Eine Halbzeit-Pause genehmigen wir uns eher nicht, weil es ab der Hälfte erst so
richtig hart wird. Andi löst die schwierigsten Rätsel nacheinander im Vorstieg
gut auf. Sie sind auch nicht ganz neu für ihn, vor fünf Jahren war er 26 der 29
Seillängen mit dem Schorsch schon geklettert.

Quergang deluxe

Ich kämpfe mich nach, lass anstatt der Zeit lieber eine saubere Begehung liegen,
die Exen halten ja eh gut her. Vor allem jene in der letzten 7+-Länge nach dem
24. Standplatz… Pah, sind hier die Kräfte am Ende. Aber doch: geschafft! Ende
Gelände! Und jetzt auf zu Kaffee und Kuchen! Oder…?

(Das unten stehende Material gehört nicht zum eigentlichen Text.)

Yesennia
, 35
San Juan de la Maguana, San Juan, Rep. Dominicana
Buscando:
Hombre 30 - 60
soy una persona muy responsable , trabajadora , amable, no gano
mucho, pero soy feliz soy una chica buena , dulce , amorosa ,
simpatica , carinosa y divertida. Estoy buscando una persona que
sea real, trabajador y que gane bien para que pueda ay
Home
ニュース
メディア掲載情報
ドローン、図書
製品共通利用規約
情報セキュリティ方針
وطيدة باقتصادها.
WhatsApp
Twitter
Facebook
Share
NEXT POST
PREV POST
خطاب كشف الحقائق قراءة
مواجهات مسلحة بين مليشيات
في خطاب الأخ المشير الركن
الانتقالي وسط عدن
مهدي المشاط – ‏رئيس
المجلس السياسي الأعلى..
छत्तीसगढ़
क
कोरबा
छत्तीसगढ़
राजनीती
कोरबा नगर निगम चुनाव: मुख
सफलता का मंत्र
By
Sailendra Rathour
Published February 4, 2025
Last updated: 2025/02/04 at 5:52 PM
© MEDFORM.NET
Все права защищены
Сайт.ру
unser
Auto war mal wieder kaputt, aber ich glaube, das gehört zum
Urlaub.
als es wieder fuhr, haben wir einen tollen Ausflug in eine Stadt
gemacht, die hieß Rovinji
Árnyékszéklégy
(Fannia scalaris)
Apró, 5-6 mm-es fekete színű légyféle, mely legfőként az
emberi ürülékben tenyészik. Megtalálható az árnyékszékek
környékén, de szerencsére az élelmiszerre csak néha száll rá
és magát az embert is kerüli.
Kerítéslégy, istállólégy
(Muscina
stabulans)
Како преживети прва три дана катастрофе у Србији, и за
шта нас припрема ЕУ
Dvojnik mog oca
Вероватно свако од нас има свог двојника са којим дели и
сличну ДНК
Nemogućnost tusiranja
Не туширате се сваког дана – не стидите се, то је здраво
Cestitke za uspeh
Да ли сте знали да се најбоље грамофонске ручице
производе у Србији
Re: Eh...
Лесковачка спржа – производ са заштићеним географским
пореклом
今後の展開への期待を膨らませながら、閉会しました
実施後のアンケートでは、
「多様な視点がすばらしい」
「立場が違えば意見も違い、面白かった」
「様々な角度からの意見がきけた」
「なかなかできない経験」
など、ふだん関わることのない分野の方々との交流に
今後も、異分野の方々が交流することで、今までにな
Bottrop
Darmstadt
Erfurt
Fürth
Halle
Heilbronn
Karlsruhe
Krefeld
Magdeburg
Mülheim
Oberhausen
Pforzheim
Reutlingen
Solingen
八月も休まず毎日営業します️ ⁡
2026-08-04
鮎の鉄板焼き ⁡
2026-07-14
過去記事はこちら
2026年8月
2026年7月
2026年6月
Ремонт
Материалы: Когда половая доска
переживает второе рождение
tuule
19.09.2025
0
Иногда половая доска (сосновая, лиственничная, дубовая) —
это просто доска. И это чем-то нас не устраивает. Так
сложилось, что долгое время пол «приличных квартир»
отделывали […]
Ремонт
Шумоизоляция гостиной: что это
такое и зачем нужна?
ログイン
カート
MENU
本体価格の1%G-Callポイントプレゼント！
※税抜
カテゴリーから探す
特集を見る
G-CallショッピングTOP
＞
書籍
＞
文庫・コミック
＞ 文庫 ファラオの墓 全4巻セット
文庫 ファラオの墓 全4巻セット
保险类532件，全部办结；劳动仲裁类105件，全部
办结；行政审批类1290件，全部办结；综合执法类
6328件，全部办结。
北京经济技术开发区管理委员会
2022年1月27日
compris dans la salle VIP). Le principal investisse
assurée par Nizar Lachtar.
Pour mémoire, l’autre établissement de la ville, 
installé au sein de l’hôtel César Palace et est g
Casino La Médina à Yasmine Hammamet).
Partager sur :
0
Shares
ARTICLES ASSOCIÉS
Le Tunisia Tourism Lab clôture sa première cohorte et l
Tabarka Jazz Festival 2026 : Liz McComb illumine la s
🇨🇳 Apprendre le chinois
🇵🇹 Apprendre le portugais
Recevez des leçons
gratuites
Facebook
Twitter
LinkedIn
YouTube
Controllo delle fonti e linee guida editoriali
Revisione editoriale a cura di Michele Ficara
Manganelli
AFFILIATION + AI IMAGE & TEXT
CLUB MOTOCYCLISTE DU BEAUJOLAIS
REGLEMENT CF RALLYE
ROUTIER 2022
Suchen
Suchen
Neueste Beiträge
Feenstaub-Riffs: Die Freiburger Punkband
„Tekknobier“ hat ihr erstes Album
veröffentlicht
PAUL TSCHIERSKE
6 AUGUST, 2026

Nix da! Hier könnte man über einen Tunnel flüchten zum Notausstieg. Könnte man
(immer dieser blöde Konjunktiv!). Aber der Tag ist noch lange. Und der Andi so
motiviert. Den letzten „Sixpack“ kennt er ja auch noch nicht. Also gut… Noch
drei 6+-Längen. Auf zur Vollendung. Zudem bekommen wir hier in der 27. Seillänge
erstmals die Sonne ins Gesicht, welch herzerwärmender Moment das doch immer
wieder ist! Und wird schon irgendwie gehen. Selbst in den verflixten Quergängen.
Und es ist ja erst 14 Uhr.

Endlich Sonne!

Der letzte Sixpack

So zwischendurch ärgere ich mich über meine
Ja-Klettern-Wir-Nur-Weiter-Mentalität. Doch dann, am Ende des finalen Finales,
überkommt den Andi ein Juchizer und ich werde mein Lächeln mindestens bis zum
überübernächsten Kaffee mit Kuchen nicht mehr ablegen.

Jiihaaaaaa!

Zeit zum Genießen…

Durch die Latschen und über das oberste Stück des Westgrats geht’s bis zum
Naturfreundehaus. Leider haben an diesem Apriltag die Wirtsleute die Hütte
(Moment, das neue Gebäude ist eher eine Burg!) noch nicht aufgesperrt – wie
herrlich wären jetzt Kaffee und Kuchen. Doch dankenswerter Weise gibt’s im
Winterraum Bier (oder Saft) auf eine
hoffentlich-bezahlt-hier-eh-jeder-ehrliche-Zahlweise zu entnehmen.

Genuss pur

1:48 Stunden! 1:35 Stunden! Die Bergläufer ringsum erzählen sich von ihren
tollen Zeiten bis hierher. Unsere zehn Stunden erwähnen wir nicht. Sondern
beißen genussvoll in einen Apfel, schlürfen vom Bier. Und träumen von Kaffee und
Kuchen.

Nachtrag: Der Traum vom Traunstein ging am nächsten Tag noch weiter: Was für ein
riesiges Teil Ameisenkuchen wir uns dann zuhause gebacken haben! Zwei Tage lang
haben wir von Kaffee und Kuchen gezehrt. Nicht nur punkto Genussfaktor, sondern
auch in den Knochen (oh, du herrlicher Muskelkater!).